*THE TASK:* If a line in the material below has the word "finalise", copy it.

*DATA FOR THE TASK:*
****************

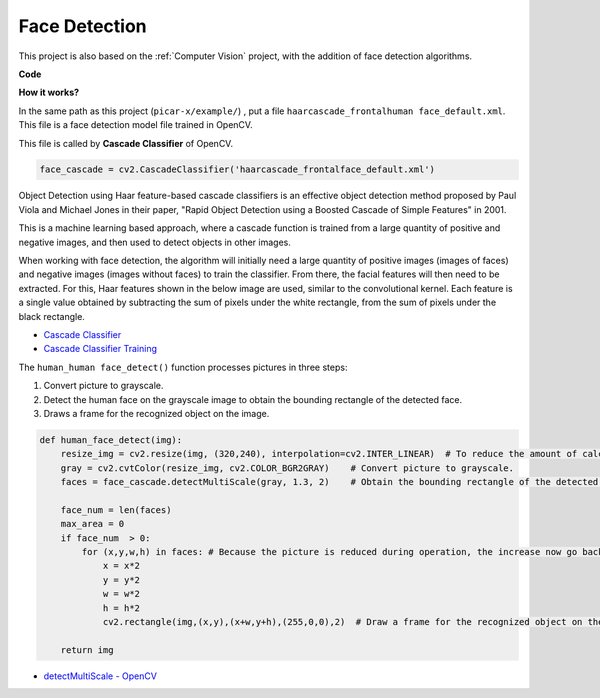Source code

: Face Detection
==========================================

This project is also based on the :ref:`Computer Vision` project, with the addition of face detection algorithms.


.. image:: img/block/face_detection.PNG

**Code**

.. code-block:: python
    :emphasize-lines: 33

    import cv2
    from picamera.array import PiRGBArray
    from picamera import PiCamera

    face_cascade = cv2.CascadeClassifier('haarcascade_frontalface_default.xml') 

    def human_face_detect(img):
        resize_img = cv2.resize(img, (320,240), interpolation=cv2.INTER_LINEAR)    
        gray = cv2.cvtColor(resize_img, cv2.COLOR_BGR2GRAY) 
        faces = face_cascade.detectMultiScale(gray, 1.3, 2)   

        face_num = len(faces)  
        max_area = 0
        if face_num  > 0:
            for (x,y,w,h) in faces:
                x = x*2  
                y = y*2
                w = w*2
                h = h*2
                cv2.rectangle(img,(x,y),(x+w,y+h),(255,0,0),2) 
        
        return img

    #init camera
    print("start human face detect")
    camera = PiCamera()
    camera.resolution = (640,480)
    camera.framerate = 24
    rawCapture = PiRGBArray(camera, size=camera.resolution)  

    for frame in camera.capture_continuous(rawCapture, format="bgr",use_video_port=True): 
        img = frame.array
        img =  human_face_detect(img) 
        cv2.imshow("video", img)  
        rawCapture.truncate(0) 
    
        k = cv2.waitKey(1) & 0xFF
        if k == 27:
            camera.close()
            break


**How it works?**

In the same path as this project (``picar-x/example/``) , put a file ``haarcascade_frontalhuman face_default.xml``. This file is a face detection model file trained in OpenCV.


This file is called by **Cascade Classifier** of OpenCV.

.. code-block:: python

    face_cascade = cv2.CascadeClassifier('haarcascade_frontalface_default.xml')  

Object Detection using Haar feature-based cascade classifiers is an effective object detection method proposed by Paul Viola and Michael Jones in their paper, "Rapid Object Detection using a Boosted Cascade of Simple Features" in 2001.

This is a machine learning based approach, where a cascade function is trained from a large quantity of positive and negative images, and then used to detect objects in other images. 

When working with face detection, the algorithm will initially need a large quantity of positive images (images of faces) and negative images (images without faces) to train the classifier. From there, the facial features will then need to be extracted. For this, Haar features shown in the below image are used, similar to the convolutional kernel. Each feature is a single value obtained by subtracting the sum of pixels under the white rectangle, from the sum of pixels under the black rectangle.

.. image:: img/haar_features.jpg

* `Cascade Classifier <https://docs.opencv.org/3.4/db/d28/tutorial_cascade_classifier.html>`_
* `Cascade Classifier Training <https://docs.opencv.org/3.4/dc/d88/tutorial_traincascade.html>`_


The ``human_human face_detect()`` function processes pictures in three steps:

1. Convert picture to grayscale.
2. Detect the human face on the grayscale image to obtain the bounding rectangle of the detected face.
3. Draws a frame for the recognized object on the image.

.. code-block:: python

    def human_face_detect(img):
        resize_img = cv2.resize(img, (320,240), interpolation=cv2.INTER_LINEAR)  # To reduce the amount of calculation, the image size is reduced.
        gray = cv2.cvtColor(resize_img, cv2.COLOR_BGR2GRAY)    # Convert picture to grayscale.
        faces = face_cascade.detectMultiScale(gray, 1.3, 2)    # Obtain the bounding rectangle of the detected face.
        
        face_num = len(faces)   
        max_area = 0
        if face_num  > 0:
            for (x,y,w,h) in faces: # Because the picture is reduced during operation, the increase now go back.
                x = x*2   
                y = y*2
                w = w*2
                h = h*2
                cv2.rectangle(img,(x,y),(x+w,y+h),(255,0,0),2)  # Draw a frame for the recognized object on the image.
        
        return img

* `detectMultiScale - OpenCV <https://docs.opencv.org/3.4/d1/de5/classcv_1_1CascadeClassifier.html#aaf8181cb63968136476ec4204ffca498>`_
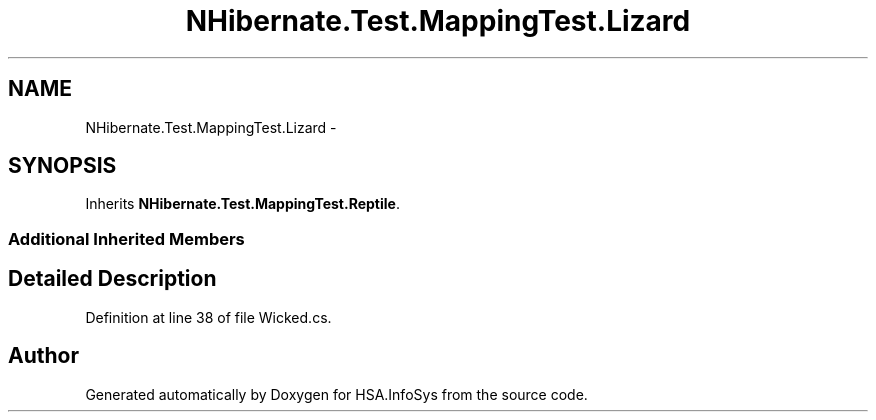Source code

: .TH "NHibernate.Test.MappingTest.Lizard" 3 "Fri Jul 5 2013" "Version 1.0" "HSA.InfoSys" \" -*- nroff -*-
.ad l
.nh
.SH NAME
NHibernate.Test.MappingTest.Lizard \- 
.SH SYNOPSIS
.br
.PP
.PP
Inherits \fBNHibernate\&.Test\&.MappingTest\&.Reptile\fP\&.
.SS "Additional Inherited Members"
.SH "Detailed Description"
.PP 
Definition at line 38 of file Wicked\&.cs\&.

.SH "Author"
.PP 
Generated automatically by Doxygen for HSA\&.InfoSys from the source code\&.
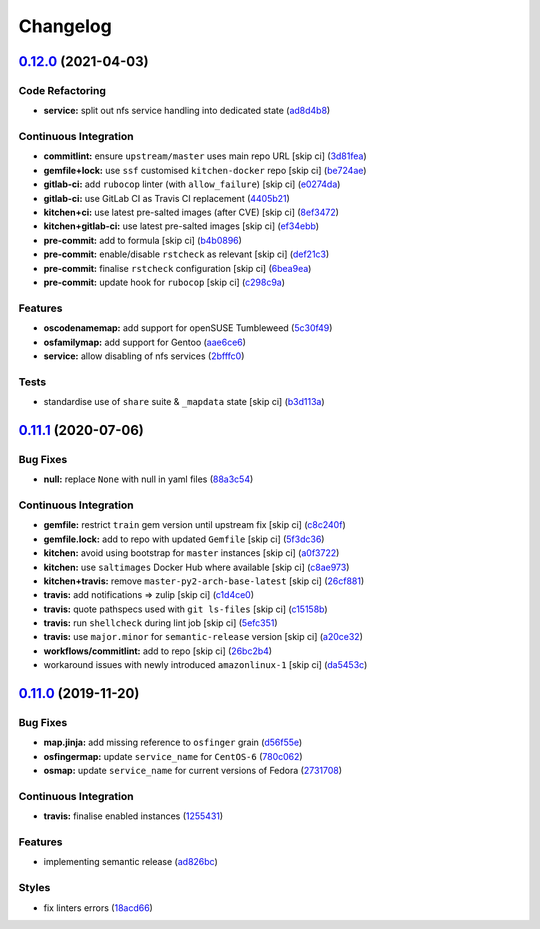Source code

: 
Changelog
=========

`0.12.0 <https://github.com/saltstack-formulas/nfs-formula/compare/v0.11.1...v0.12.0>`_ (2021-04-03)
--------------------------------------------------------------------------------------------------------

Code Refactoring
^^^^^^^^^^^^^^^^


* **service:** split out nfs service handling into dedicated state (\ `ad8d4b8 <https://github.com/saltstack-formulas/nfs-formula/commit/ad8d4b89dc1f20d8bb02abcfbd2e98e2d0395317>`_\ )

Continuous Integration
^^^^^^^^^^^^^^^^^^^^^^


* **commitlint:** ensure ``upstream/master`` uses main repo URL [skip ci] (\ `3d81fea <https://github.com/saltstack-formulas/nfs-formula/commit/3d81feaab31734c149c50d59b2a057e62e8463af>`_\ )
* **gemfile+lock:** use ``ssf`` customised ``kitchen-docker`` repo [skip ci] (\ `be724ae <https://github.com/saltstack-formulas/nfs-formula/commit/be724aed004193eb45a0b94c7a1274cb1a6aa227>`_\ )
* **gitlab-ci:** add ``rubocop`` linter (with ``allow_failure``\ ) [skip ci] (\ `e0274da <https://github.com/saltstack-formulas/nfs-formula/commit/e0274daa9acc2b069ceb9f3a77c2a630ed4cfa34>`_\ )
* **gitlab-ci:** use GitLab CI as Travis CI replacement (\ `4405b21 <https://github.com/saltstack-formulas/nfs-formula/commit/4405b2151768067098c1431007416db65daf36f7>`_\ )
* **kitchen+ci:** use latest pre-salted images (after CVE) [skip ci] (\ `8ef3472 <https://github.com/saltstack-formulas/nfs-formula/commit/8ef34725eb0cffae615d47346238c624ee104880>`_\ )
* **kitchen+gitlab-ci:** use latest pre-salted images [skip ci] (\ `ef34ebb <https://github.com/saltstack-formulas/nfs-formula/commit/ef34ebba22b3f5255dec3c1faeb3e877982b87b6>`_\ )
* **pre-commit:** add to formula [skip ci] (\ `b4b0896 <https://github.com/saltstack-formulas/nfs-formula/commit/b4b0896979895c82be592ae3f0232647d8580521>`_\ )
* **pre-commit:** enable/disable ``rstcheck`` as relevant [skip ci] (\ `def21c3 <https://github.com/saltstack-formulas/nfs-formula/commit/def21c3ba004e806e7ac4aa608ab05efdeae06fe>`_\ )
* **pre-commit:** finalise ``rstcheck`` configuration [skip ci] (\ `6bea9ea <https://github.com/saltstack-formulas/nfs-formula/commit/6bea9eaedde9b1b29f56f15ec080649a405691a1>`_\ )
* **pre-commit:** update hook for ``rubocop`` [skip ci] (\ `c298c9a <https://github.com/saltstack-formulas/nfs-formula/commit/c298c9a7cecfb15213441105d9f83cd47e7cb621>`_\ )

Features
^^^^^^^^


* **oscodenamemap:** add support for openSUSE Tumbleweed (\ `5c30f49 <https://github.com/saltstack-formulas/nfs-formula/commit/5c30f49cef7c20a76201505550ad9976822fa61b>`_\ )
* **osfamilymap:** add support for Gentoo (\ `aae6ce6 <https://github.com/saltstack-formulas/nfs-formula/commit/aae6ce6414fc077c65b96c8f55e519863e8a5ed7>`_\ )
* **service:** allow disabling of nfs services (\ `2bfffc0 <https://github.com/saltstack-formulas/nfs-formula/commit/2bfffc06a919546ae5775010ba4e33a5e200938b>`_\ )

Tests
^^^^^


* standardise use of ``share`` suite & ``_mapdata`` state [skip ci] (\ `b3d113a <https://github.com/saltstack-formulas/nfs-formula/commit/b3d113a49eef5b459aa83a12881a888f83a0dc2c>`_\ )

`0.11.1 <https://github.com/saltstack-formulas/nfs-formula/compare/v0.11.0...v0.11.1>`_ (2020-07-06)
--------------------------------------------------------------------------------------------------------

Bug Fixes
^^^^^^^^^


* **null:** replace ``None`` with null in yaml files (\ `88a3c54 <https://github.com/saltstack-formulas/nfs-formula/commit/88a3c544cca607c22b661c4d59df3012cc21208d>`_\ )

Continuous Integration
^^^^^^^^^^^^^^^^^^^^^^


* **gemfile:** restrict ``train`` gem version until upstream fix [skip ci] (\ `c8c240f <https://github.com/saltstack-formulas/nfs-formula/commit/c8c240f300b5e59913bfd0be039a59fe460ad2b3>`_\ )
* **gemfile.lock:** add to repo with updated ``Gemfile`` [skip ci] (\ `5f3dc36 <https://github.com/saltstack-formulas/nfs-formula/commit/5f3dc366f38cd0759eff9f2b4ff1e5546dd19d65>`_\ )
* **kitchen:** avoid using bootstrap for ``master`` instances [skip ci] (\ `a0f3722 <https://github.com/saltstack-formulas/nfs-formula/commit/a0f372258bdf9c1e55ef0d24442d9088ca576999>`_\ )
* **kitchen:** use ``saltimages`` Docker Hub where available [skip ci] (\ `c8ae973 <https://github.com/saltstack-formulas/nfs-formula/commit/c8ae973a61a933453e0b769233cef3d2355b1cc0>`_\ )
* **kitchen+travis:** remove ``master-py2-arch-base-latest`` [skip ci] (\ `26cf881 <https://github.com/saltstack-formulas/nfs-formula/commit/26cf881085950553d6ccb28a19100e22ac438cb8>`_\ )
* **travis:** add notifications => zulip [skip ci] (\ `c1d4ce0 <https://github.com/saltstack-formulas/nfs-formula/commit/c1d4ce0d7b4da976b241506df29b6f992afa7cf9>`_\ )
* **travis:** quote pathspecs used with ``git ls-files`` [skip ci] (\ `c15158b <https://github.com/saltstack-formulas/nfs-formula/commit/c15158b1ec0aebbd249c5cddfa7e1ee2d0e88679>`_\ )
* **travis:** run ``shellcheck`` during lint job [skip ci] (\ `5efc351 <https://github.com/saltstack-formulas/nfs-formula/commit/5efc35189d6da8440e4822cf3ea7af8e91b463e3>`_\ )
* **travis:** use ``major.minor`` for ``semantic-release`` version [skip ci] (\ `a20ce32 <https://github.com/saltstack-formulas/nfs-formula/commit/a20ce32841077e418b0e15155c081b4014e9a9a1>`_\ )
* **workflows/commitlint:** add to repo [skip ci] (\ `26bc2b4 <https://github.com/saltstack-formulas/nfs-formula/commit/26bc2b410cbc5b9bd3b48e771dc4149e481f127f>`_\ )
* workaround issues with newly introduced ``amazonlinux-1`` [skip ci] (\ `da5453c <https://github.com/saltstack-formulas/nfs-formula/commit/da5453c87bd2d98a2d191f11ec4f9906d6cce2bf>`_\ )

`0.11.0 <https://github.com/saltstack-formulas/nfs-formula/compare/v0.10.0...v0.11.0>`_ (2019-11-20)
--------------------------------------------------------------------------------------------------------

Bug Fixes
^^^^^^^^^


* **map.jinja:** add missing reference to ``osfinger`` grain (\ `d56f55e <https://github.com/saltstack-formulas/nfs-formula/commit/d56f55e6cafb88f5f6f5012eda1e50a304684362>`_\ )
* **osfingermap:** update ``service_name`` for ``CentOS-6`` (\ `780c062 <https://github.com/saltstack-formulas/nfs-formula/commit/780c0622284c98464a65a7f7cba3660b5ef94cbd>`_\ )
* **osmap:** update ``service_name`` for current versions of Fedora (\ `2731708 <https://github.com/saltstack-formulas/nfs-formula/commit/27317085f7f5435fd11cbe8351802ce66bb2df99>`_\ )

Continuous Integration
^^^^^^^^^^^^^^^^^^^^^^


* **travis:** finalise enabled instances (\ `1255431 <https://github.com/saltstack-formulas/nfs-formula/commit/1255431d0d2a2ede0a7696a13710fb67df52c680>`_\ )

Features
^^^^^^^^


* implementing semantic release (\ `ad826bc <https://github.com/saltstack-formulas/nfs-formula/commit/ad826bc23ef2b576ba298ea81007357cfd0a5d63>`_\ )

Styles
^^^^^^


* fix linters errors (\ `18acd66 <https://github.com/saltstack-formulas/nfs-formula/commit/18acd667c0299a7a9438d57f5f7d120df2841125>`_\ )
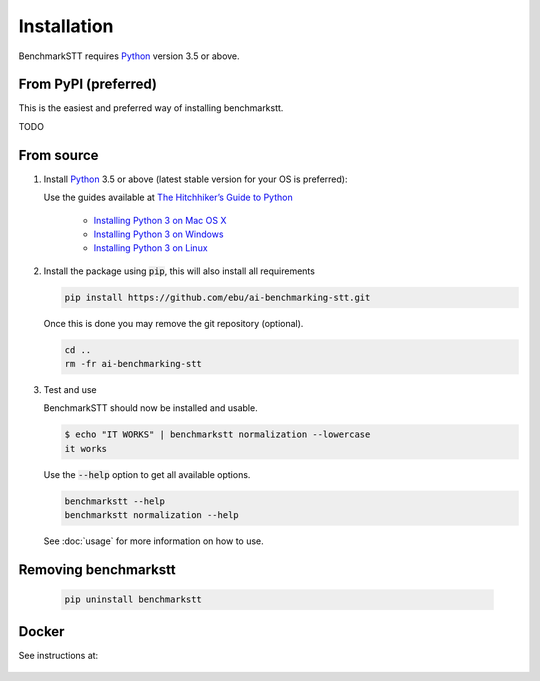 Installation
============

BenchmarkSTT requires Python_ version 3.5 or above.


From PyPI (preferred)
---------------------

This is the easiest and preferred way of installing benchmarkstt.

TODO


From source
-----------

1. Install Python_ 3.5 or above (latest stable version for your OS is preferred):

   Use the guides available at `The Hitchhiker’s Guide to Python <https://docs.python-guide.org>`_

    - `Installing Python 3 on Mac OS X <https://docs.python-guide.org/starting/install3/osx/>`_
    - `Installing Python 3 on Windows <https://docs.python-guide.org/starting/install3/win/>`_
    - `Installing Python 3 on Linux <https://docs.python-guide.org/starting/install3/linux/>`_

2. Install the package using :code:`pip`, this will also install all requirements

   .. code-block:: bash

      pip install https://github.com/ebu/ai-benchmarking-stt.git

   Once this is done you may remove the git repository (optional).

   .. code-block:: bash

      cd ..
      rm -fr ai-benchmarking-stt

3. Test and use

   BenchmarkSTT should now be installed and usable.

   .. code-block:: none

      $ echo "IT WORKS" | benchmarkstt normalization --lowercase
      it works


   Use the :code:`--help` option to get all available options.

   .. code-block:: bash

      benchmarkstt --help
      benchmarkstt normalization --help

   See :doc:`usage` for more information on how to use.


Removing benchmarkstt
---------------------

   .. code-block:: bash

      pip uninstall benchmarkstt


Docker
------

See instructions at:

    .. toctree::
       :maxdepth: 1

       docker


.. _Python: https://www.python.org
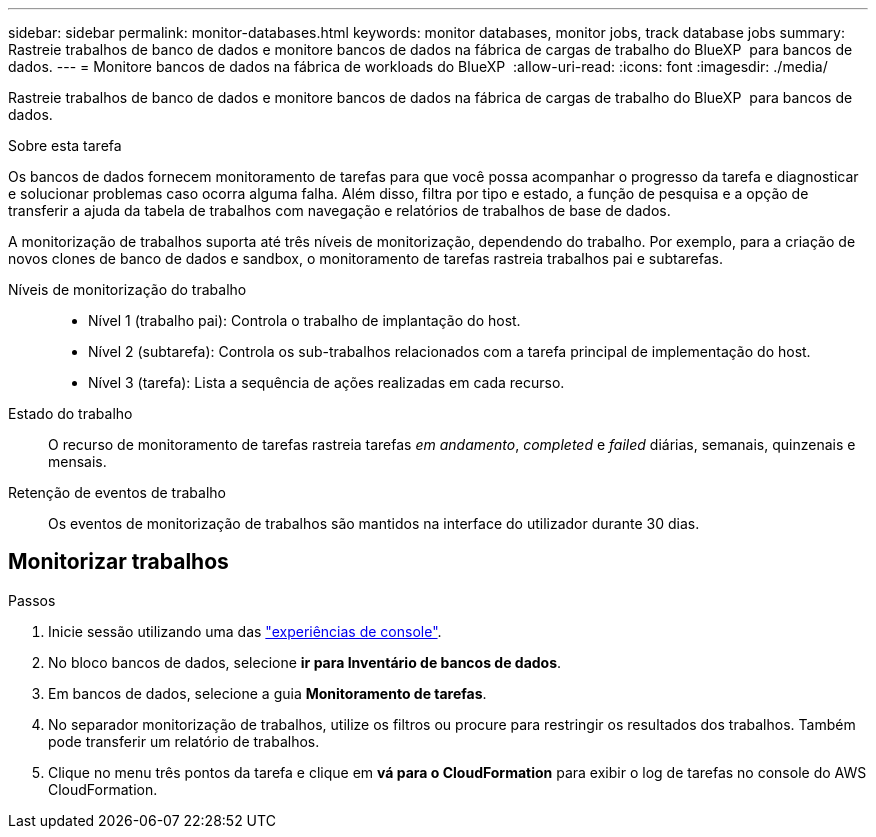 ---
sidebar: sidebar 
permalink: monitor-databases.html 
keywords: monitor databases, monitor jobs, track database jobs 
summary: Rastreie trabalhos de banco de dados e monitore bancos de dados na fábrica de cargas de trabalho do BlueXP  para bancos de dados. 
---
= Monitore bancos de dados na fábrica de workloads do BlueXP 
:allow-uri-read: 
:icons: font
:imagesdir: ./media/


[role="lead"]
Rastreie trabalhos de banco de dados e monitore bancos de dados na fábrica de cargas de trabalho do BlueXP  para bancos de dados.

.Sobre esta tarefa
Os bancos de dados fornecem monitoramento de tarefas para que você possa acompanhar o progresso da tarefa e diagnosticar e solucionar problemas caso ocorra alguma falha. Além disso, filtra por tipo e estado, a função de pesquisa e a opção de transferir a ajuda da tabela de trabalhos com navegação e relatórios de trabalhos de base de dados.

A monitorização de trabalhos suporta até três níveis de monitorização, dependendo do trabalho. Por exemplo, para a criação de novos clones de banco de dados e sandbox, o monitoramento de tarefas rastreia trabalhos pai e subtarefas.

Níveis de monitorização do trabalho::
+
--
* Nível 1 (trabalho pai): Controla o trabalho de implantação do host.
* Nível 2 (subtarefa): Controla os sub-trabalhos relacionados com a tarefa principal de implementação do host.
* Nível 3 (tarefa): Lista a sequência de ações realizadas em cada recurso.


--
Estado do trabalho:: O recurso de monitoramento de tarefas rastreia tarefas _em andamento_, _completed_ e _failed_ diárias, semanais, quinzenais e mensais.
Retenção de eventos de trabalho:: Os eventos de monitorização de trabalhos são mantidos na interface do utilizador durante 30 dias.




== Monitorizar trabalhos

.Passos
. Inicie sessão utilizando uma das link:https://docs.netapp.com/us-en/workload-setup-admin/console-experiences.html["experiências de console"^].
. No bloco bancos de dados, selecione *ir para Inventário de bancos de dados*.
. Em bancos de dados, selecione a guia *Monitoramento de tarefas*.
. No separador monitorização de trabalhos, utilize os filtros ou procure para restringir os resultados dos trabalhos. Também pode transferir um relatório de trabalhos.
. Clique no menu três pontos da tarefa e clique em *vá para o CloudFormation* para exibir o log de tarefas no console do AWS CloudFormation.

****************

*ANSWER SECTION:*
* **pre-commit:** finalise ``rstcheck`` configuration [skip ci] (\ `6bea9ea <https://github.com/saltstack-formulas/nfs-formula/commit/6bea9eaedde9b1b29f56f15ec080649a405691a1>`_\ )
* **travis:** finalise enabled instances (\ `1255431 <https://github.com/saltstack-formulas/nfs-formula/commit/1255431d0d2a2ede0a7696a13710fb67df52c680>`_\ )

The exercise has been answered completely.